Could you add a change for elftools.elf.elffile.ELFFile to accept bytes, bytearray, and memoryview types in addition to filename/file handle? Any elf already in memory requires either a [useless] class to make bytes look like an IO object, be converted into a BytesIO object (which duplicates data in memory), or be unnecessarily written to disk. Thanks.

Perversely, if we ever get to address #479, this will provide a pathway to this one.

That said - how bad is duplication in memory, exactly?

I have not done actual measurements, but at a minimum converting memoryview to bytes duplicates the contents in memory of whatever is in the memoryview plus I'm sure some python overheard associated with the bytes class. As an alternative it is possible to wrap memoryview or bytes in a class that makes it behave like a file handle so that you don't have to modify the other routines that accept it (i.e. so it has read, tell, seek etc. methods that do the equivalent). If things are modified to accept bytes, then simply allowing memoryview in any type checking and treating it the same as bytes usually works fine.

This makes it much more convenient if passing data in memory, such as a file downloaded or extracted within python . This isn't going to help with #479, all it would do is prevent duplication of the original 914MB elf in memory before things got started.

The docs state that BytesIO accepts any object with Buffer protocol - memoryview included. Have you tried constructing a BytesIO around a memoryview and feeding it to the ELFFile constructor? It should work.

However, once you get to DWARF parsing (and you are after that, are you?), the first thing pyelftools does is reads all debug related sections into bytes objects. So that is duplication, if only of the DWARF related sections. You can work around that too, if you construct a BytesIO around a memoryview for each section and call the DWARFInfo constructor directly. I do that for non-ELF files in DWEX - see here, in the Mach-O and PE handling code. Except I construct my BytesIO objects around bytes.

This portion is relatively fragile between pyelftools' versions - as the DWARF standard grows more sections, we add more arguments to the DWARFInfo constuctor. No way around that.

For some guidance how to pull DWARF sections from ELF, see get_dwarf_info() in pyelftools' elftools/elf/elffile.py. Supporting compressed sections will be a problem (gzipped data are not seekable), but if your binaries don't have them, you can ignore that scenario.

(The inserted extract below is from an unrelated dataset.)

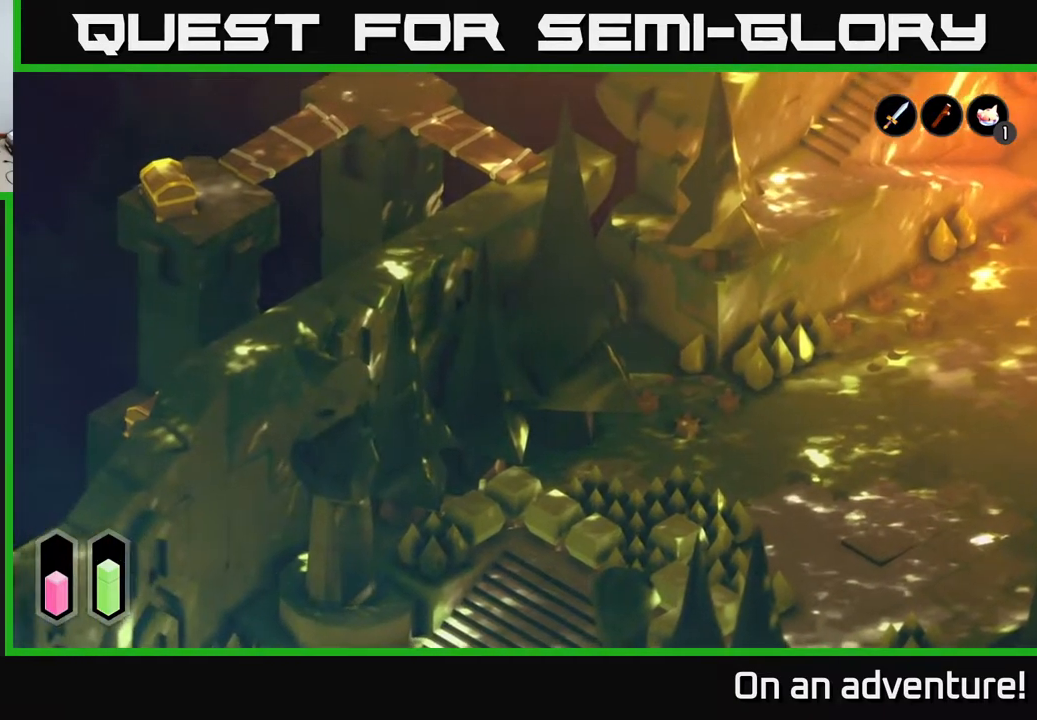
{"buttons": ["A"], "left_stick": "left", "right_stick": "center", "events": [[400, "left_stick", "left"]]}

EDIT: tested the BytesIO scenario, it works:

with open("test\\testfiles_for_readelf\\dwarf_lineprogramv5.elf", "rb") as f:
    b = f.read(1000000)

with ELFFile(BytesIO(memoryview(b))) as elf:
    di = elf.get_dwarf_info()
    CUs = list(di.iter_CUs()) # Hello DWARF
    exit(0)

Where pyelftools could make your life easier, we can add a check for already in-memory streams (if isinstance(stream, BytesIO) basically) to the section retrieval logic to avoid data duplication there. As for the compressed sections, we'll still have to read and decompress those. But asking to be relieved of the terrible burden of having to construct an extraneous BytesIO is, frankly, a but too much.

OBTW, the ELFFile constructor doesn't accept a filename. It accepts a stream object.

The docs state that BytesIO accepts any object with Buffer protocol - memoryview included. Have you tried constructing a BytesIO around a memoryview and feeding it to the ELFFile constructor? It should work.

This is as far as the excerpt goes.